When the world’s best cyclists descend on Kigali from 21–28 September 2025 for the UCI Road World Championships; the first edition ever held on African soil; it is more than a sporting milestone. It is a test case for whether global events can be both world-class and genuinely accessible. Rwanda’s model suggests the answer is YES.

Access starts at the border

For too long, the “world” in world championships has been filtered by consulates. In 2022, more than 100 visa cases for the World Athletics Championships in Oregon were unresolved on the eve of competition, disproportionately affecting athletes from Africa and Asia. That’s not a level playing field; it’s a de facto disqualification at the border.

By contrast, Rwanda allows citizens of all countries to obtain a visa on arrival without prior application. Africans, Commonwealth and La Francophonie nationals receive fee-free entry for short stays, and East African Community citizens receive six months visa-free on arrival. Its policy designed for participation, not exclusion.

The stakes are not abstract. Across Africa, Schengen visa rejection rates reached about 30% in 2022 (vs. 17.5% globally), with several large economies facing 40-50% refusals; burdens that fall heaviest on athletes, artists and students. And we have seen elite cyclists, including Eritrea’s Biniam Girmay, miss major races due to visa denials. Hosting in a visa-open country like Rwanda, is, quite literally, the difference between racing and watching.
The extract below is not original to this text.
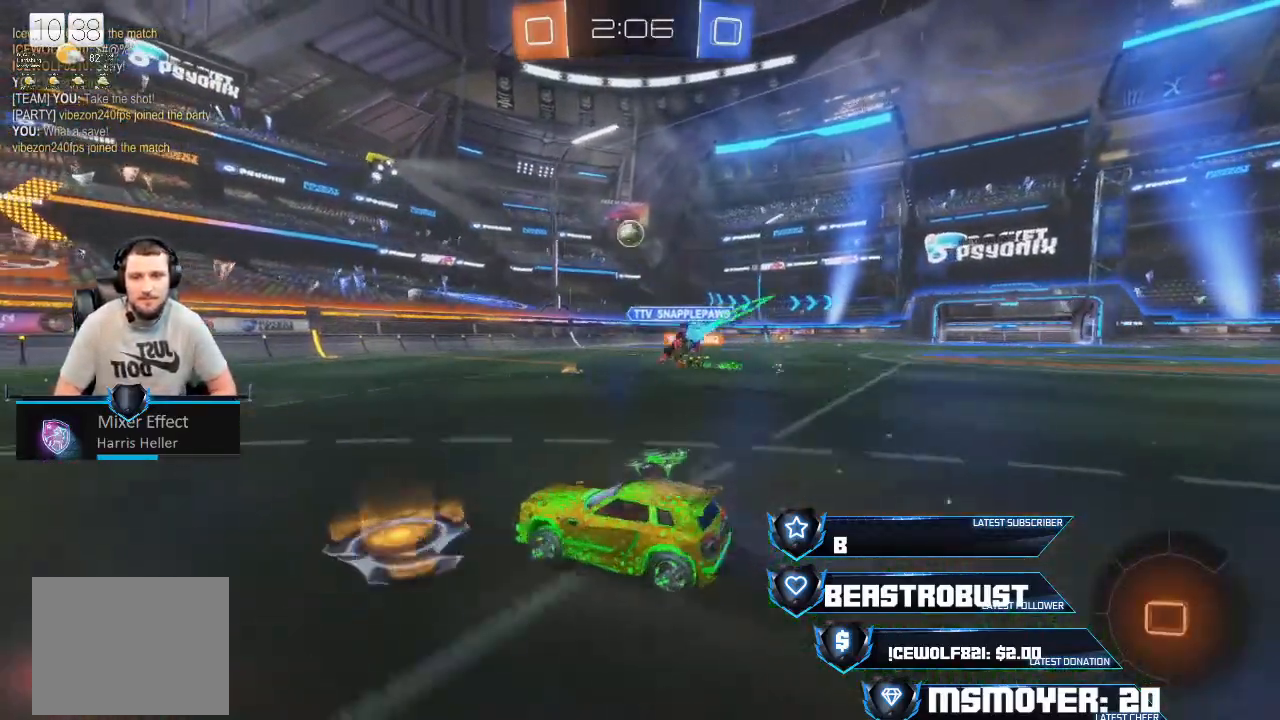
{"buttons": ["TRIANGLE", "R2"], "left_stick": "center", "right_stick": "center", "events": [[33, "CROSS", "down"], [67, "left_stick", "center"], [333, "left_stick", "left"], [400, "CROSS", "up"], [467, "TRIANGLE", "down"], [467, "left_stick", "center"]]}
The “Global North only” myth

There’s a persistent myth that fairness and quality require hosting in the same handful of wealthy countries. Kigali disproves it. Rwanda has spent the past decades building and operating infrastructure to international standards;and then proving it at scale.

Kigali Convention Centre (KCC) can host5,000+ delegates and has anchored a run of successful summits. BK Arena (10,000 seats) has staged the Basketball Africa League playoffs and finals for multiple seasons, with the 2024 final marking a fourth consecutive showcase in Kigali. The renovated Amahoro Stadium (~45,000) adds a modern national venue to the same sports district.

Rwanda’s hosting track record is broad as well as deep: the Commonwealth Heads of Government Meeting (CHOGM) 2022, the 73rd FIFA Congress (2023), and Women Deliver 2023, one of the world’s largest gender-equality convenings, were all delivered in Kigali. These are complex, high-visibility events with stringent security and logistics requirements.

And the trajectory continues: Kigali is expanding aviation capacity with the new Kigali International Airport in Bugesera, co-financed with Qatar Airways; a long-term bet on connectivity that supports both tourism and major events.

Inclusion you can quantify

If access policies and infrastructure are the inputs, inclusive participation is the output. According to the UCI, 108 nations have registered riders for Kigali; the second-highest number in the history of the stand-alone Road World Championships, with exceptional African participation. That isn’t symbolic; it is the practical consequence of hosting where the barriers are lowest.

Rwanda and the UCI have also leaned into safety tech: for the first time, all riders are fitted with GPS safety trackers to allow faster incident response across Kigali’s hilly, technical course. This is what modernization looks like; pairing access with state-of-the-art organization.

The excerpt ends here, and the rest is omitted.